6. Gus: Gus is a member of Bigger's gang, but he has an uneasy relationship with Bigger. Both are aware of the other's nervous anxiety concerning whites. Consequently, Bigger would rather brutalize Gus than admit he is scared to rob a white man.

7. Jack Harding: Jack is a member of Bigger's gang and perhaps the only one Bigger ever views as a real friend.

8. G.H.:
G.H. is another member of Bigger's gang. He is the neutral member of the gang who will
do what the gang does, but will not be too closely attached to any one member of the gang.

9. Mr. Boris Max: A lawyer from the Communist Party who represents Bigger against the State's prosecuting attorney. As a Jewish American, he is in a position to understand Bigger. It is through his speech during the trial that Wright reveals the greater moral and political implications of Bigger Thomas' life. Even though Mr. Max is the only one who understands Bigger, Bigger still horrifies him by displaying just how damaged white society has made him. When Mr. Max finally leaves Bigger he is aghast at the extent of the brutality of racism in America. The third part of the novel called Fate seems to focus on Max's relationship with Bigger, and because of this Max becomes the main character of Fate.

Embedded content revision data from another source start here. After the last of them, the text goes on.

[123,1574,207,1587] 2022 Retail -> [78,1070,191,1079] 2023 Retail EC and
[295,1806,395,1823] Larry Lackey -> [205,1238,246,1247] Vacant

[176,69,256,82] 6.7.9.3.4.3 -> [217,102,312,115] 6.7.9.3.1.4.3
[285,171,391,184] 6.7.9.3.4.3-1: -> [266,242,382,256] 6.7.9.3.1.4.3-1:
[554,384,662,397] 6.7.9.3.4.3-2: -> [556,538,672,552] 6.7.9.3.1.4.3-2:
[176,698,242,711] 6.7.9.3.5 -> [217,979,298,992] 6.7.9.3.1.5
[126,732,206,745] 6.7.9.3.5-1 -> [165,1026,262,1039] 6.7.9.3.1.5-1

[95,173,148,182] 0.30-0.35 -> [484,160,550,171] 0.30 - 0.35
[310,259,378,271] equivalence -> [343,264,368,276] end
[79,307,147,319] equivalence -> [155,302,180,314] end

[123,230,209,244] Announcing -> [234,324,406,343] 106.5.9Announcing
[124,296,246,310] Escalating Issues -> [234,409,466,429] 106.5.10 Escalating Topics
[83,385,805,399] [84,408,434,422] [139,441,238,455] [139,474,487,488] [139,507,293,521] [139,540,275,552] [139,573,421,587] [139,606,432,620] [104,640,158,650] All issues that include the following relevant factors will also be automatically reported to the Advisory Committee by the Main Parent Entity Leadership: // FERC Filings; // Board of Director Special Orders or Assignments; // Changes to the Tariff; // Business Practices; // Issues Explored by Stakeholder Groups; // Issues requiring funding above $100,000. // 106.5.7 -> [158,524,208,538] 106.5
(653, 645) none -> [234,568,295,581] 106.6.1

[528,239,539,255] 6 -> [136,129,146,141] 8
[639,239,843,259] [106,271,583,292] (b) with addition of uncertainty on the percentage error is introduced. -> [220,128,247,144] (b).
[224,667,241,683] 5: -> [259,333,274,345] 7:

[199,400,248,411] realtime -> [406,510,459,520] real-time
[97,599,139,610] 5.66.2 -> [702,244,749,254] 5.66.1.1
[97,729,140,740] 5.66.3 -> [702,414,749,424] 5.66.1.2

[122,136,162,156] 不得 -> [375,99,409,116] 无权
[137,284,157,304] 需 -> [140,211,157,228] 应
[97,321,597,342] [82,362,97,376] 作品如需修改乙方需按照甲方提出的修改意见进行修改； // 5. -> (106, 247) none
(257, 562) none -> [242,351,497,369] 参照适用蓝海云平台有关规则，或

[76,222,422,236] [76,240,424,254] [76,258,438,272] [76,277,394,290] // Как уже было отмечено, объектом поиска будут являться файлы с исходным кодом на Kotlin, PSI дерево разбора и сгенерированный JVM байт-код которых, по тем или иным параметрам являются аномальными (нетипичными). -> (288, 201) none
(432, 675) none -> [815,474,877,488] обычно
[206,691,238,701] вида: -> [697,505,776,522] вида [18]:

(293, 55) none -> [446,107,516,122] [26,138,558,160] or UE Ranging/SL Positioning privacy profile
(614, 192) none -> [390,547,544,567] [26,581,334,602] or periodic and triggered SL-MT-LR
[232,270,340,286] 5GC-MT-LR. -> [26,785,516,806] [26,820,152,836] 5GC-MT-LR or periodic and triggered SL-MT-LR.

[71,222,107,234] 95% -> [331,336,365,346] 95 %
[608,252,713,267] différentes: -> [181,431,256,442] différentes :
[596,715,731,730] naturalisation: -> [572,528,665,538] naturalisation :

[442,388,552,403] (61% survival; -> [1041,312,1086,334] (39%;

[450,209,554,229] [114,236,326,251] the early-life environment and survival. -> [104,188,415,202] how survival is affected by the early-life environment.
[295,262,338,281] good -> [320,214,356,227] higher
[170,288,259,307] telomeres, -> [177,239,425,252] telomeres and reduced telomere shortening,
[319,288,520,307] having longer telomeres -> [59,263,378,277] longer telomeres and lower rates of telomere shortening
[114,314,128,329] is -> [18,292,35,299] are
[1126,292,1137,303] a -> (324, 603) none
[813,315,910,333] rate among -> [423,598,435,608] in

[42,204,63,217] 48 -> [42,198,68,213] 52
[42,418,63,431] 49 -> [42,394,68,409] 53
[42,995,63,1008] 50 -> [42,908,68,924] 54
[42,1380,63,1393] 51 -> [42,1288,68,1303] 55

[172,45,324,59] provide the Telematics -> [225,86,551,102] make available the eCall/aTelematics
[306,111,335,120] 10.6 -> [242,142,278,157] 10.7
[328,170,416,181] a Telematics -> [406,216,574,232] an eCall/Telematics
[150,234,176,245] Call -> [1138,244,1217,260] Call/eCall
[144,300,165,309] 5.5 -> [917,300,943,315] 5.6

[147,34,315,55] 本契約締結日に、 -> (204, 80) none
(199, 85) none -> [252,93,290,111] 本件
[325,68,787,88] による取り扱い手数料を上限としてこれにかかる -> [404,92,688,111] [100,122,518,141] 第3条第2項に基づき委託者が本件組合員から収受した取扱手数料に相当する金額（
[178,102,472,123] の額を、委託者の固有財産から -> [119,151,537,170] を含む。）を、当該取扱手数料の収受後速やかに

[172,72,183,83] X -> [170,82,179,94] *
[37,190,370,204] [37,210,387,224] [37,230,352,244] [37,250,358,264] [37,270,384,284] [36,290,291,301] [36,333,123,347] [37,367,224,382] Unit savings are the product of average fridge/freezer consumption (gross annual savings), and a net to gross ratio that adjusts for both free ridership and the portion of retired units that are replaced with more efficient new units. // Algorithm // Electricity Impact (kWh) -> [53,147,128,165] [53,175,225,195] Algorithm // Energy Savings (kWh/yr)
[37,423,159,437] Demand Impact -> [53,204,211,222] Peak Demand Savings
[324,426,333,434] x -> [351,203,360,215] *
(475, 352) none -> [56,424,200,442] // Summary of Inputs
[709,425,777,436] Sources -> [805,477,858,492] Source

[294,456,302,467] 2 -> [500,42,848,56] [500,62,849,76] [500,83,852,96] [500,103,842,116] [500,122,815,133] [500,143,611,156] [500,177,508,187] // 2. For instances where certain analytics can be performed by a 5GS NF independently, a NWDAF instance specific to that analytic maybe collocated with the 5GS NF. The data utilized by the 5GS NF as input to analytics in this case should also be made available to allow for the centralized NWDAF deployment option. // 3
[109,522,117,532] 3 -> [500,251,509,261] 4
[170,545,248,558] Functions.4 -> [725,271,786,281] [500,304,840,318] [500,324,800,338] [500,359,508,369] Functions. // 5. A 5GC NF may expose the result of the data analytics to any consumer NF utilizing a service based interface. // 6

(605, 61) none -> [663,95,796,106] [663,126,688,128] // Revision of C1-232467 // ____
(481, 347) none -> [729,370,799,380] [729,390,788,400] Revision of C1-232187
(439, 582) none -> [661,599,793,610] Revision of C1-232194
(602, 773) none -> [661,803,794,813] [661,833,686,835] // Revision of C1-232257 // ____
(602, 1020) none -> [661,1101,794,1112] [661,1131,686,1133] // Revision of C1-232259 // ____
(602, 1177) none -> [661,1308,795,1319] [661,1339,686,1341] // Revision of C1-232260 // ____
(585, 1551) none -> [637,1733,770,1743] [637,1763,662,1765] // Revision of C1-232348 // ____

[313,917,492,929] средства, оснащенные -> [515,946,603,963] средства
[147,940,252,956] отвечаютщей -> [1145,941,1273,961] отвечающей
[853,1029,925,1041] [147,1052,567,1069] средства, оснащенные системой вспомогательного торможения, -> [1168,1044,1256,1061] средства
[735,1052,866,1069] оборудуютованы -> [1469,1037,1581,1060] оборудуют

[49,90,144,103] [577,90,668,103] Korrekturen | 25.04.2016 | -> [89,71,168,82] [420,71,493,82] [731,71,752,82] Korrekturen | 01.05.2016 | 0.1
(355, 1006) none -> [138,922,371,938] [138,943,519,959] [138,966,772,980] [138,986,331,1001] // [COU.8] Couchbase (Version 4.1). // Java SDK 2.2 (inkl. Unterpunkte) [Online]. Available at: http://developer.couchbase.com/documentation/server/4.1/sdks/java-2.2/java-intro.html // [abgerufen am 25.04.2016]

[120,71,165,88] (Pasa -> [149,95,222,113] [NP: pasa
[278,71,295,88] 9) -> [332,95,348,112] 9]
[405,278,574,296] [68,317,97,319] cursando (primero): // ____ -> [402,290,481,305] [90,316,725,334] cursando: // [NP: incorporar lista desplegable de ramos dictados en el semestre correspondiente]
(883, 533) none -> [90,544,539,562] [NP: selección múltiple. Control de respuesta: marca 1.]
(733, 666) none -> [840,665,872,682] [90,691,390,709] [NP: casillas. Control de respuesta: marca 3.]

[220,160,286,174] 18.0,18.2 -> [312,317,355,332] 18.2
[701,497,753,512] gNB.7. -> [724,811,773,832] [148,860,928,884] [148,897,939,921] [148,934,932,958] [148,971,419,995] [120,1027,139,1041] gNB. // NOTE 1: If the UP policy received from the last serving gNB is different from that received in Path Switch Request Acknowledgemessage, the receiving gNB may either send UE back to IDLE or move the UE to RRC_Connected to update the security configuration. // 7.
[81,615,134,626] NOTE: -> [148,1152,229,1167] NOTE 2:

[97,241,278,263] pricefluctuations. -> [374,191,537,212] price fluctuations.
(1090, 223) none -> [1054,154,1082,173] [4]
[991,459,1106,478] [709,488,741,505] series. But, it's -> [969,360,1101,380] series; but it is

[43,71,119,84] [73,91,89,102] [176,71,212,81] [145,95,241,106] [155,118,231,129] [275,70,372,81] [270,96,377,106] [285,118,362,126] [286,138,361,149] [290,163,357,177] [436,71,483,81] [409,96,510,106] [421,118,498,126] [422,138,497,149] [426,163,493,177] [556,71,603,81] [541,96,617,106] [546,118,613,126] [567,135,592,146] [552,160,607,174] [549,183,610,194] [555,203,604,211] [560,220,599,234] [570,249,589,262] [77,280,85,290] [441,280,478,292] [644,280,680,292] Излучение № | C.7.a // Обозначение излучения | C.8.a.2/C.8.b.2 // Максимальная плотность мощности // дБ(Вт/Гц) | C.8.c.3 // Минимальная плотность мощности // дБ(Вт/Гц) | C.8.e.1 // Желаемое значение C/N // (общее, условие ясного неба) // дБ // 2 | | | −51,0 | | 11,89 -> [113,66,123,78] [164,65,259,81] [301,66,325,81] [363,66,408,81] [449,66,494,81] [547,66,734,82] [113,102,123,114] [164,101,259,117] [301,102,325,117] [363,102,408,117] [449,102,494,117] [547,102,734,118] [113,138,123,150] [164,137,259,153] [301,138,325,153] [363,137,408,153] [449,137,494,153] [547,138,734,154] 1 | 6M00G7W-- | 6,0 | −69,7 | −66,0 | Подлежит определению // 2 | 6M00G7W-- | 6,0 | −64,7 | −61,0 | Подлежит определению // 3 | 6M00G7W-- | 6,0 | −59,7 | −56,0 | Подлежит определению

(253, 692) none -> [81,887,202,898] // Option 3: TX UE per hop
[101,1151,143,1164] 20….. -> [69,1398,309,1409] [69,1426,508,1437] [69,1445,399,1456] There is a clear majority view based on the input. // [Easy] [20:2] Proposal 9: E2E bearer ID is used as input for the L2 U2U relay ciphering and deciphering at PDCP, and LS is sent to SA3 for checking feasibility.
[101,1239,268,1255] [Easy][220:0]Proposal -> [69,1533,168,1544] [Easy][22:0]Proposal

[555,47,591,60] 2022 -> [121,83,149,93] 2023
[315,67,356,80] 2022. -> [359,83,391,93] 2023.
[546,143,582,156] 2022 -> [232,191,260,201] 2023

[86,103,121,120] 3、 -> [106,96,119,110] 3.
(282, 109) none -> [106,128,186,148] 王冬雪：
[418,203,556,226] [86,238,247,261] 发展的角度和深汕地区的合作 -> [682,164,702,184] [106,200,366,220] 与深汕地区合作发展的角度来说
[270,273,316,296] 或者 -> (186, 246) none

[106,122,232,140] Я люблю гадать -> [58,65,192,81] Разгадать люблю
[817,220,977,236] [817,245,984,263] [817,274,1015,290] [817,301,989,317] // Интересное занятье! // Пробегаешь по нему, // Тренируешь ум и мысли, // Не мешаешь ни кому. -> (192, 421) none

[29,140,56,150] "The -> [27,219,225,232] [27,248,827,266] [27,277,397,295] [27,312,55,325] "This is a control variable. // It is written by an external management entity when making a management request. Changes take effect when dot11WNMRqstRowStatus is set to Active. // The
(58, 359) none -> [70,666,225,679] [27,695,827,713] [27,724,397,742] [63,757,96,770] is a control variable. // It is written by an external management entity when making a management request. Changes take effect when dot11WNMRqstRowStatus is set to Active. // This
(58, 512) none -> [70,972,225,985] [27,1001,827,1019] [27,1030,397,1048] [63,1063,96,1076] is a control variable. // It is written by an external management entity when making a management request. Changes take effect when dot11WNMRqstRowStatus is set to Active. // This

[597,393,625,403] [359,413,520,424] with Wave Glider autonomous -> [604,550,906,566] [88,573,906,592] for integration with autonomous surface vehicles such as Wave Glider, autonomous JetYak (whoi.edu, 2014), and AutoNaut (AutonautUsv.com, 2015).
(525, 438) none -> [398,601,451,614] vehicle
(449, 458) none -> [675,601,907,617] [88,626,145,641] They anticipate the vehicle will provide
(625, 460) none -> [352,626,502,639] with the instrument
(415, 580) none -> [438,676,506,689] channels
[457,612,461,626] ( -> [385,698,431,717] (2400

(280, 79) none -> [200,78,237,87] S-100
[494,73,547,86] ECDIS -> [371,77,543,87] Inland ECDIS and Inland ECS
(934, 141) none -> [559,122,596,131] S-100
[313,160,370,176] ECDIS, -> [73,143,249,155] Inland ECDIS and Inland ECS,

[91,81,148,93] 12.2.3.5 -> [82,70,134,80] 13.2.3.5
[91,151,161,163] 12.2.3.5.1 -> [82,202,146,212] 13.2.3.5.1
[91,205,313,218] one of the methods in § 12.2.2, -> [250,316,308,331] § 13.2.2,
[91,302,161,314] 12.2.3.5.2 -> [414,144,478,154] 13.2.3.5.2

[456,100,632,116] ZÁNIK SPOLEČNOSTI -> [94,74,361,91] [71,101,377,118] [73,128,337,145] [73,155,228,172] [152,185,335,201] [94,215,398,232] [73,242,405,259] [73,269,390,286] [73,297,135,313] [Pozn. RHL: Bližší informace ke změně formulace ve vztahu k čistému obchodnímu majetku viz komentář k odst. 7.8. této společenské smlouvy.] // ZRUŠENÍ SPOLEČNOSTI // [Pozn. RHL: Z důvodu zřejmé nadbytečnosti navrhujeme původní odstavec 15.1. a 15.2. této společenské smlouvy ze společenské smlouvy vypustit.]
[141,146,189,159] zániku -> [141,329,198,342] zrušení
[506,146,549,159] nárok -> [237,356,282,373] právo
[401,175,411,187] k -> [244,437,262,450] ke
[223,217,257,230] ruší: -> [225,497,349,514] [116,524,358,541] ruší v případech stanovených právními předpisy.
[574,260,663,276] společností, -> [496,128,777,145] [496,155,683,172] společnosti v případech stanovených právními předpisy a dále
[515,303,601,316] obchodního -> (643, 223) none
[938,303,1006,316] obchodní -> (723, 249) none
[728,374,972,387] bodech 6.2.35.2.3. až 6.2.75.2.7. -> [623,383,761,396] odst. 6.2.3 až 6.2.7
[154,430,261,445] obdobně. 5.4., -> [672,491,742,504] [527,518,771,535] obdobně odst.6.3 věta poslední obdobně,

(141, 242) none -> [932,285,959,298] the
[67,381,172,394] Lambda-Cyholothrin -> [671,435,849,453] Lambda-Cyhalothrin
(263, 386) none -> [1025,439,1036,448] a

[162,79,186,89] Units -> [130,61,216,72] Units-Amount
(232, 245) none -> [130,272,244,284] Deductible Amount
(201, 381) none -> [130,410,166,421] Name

10. Bessie Mears: She is Bigger's girlfriend. She drinks often, saying she is trying to forget her hard life. At the end of Book 2, Bigger takes her to an abandoned building and, while there, rapes her, then proceeds to kill her in haste to keep her from talking to the police. This is his second murder in the book

11. Peggy: Peggy is the Daltons' Irish-American housekeeper and, like Max, can empathize with Bigger's status as an "outsider". However, she is more typical of poor whites who are sure to invest in racism if only to keep someone / anyone below themselves. Peggy hides her dislike for blacks and treats Bigger nicely.

12. Buddy Thomas:
Buddy, Bigger's younger brother, idolizes Bigger as a male role model. He defends him to the rest of the family and consistently asks if he can help Bigger.

13. Mrs. Thomas: Bigger's mother. She struggles to keep her family alive on the meager wages earned by taking in other people's laundry. She is a religious woman who believes she will be rewarded in an "afterlife", but as a black woman accepts that nothing can be done to improve her people's situation. Additionally, she knows Bigger will end up hanging from the "gallows" for his crime, but this isjust another fact of life.

14. Vera Thomas: Vera is Bigger's sister. In her Bigger sees many similarities to his mother. Bigger fears Vera will grow up to either be like his mother, constantly exhausted with the strain of supporting a family, or like Bessie, a drunk trying to escape her troubles.

15. Buckley: The state prosecutor.

16. Britten: The Daltons' investigator. He seems quite prejudiced, first towards Bigger (because
Bigger is black) and then towards Jan (because Jan is a Communist).